Nonetheless, while remaining a skeptic about his work, I have found his book on Amazon and will be ordering it. Should be a good read. I'll try to keep an open mind.

Thank you, Alex.

1734735 tn?1413781671
You're a very wise woman Ess and I love your open, enquiring mind.  This may be a bit indulgent but I thought I'd share my diary thoughts about the mind body journey from 16 mths ago. It's easy to believe the program works when you feel good but you need faith to trust in the research for the bad days and looking back I certainly had more than my far share of those.

'Today I have enjoyed the most beautiful autumn day. The sky is a georgous deep blue colour with just a wisp of thin white cloud to frame it. The temperature is a slightly cool 18 degrees in the shade but feels more like 22 when lying in a sheltered position in the sun.

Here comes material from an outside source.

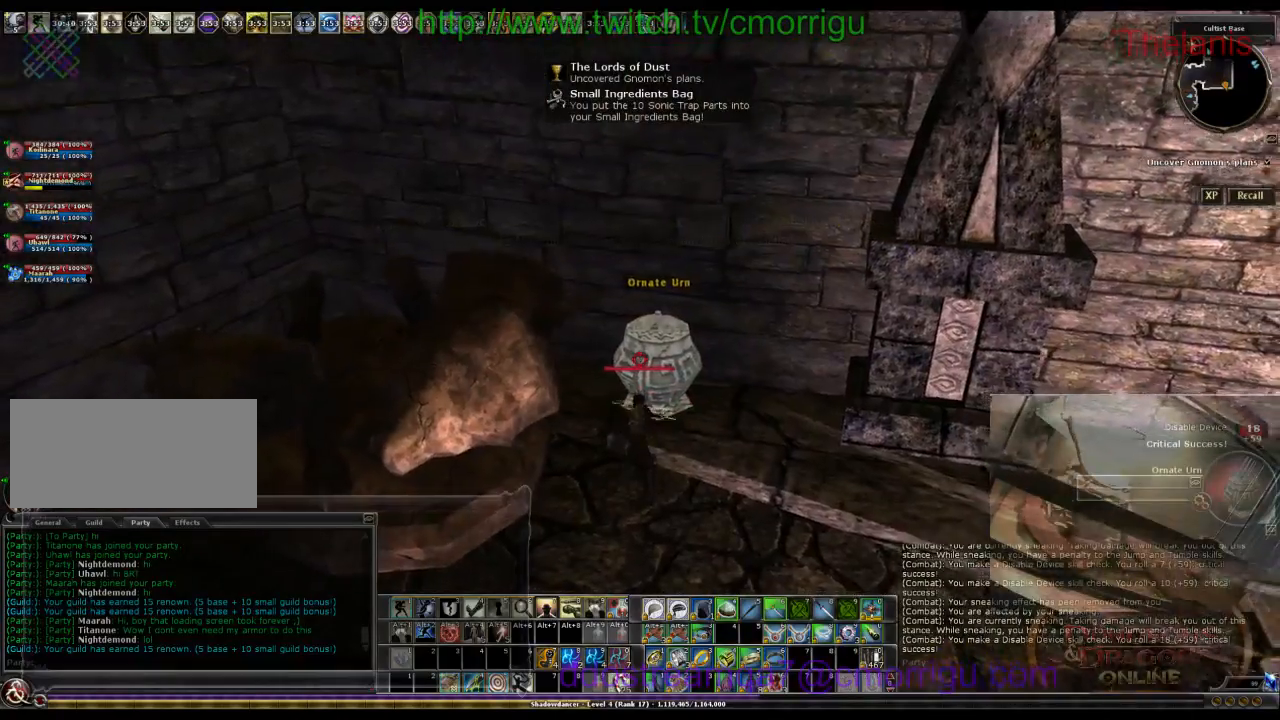
{"keys": [], "events": []}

I walked to my secluded meditation spot today with a skip in my step at the combination of beautiful external conditions, listening to classical music, and the realisation that I feel at peace with things. My MS symptoms feel very light today which is a bonus. I hope this time I will finally wake up to myself and stop worrying every time my symptoms change - which can be daily, and hourly.

I was going to be 100% cured by crikey when I first started the program. I was going to be a success! Well, as I have discovered I am already a success and it doesn't matter that at times I may feel a bit tired, or my neck twinges with electricity, or my legs feel like lead etc These funny sensations do not mean the program is not working, they only serve to confirm that I do indeed have MS but as long as I choose the OMS then I need not worry about the future.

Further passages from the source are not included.